大型新薬は減少傾向だが、医薬品の一部領域では研究開発が活発化

 医薬品業界が新薬の踊り場に入って久しい。しかし、新薬開発のブレイクスルーになる有力技術の登場で再び新薬ラッシュとなる兆候もあり、期待が高まる。

 医薬品の研究開発の中で現在、注目されるのはペプチド、タンパク質、核酸など医学、生理学、生物学の分野だ。このうち、生物学的な製剤で最初に注目されたのは、胃粘膜の分泌を促すことで胃を保護するプロスタグランジンと呼ばれるホルモン製剤などだ。

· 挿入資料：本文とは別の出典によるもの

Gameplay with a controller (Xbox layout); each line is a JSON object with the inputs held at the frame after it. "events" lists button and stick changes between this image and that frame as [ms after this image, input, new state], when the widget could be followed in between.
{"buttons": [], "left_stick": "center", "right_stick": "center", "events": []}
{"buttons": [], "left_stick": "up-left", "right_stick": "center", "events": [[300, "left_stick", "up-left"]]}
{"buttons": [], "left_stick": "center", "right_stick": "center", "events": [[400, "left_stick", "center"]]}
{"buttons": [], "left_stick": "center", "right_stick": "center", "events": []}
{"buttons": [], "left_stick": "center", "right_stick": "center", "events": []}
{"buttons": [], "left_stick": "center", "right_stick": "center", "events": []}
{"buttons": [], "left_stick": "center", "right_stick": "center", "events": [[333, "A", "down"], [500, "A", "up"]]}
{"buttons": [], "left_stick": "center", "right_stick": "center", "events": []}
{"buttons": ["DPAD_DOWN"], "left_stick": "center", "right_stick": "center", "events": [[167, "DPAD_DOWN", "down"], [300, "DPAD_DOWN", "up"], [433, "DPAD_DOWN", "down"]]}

 同製剤で最も有名な医薬品といえば「成長ホルモン」と「インスリン」だろう。糖尿病治療に不可欠なインスリンは、19世紀の明治2年(1869年)に発見された。遺伝子組み換えなどの技術が開発される前の時代は、ブタやウシのインスリン製剤を利用していた。しかし、ブタなどの動物の体内で合成されるインスリンは量が極めて微量。糖尿病患者1人のために何百頭もの動物のすい臓が必要になる。

 インスリン製剤の生産でブレイクスルーになったテクノロジーが遺伝子組み換え技術だ。ヒトとブタでは同じ哺乳動物でもインスリンの構造がわずかに異なる。構造的にはほぼ同様といえるが、ヒトを対象に同製剤の臨床試験を実施すると、薬効や副作用などの面でブタのそれとは決定的な差を生む。遺伝子組み換え技術はヒトのインスリンの大量生産を可能にした。

 生物学的な医薬品製剤はホルモン製剤から進化して抗体医薬品などへ進化。抗体医薬品はアミノ酸の配列で決定するタンパク質以外の物質が薬剤の効果に大きく作用することも確認されている。現在、世界中で幅広い研究開発が進む。

 抗体医薬品は医薬品メーカーの大きな開発ターゲットであり今後、タンパク質以外の作用を決定する構造についての解析が活発化しよう。タンパク質のアミノ酸の配列を決定するのは、DNAやRNAなどの「核酸」という物質だ。

 核酸そのものを医薬品にしようとの動きも加速化する。技術面からすれば、最も新しい技術革新だろう。薬剤としては一部が市場に投入されているが、本格的開発はこれからだ。

 新薬メーカーには、核酸を利用した医薬品分野の研究に軸足をシフトさせる企業も出てきた。同分野で世界初の製品は米国のファイザー製薬が投入した眼科治療薬の「マクジェン」である。眼科以外では日本新薬(4516)第一三共(4568)などが新たな新薬開発を進めており、がん治療などに適応できる可能性がある。

 バイオベンチャーでは同分野で初となるリボミック(4591)が25日に東証マザーズへ新規上場する。今まで以上に開発のハードルは高いが、「新たな技術革新」への期待が膨らむ。ビジネスとしての評価は今後の開発動向にかかっている。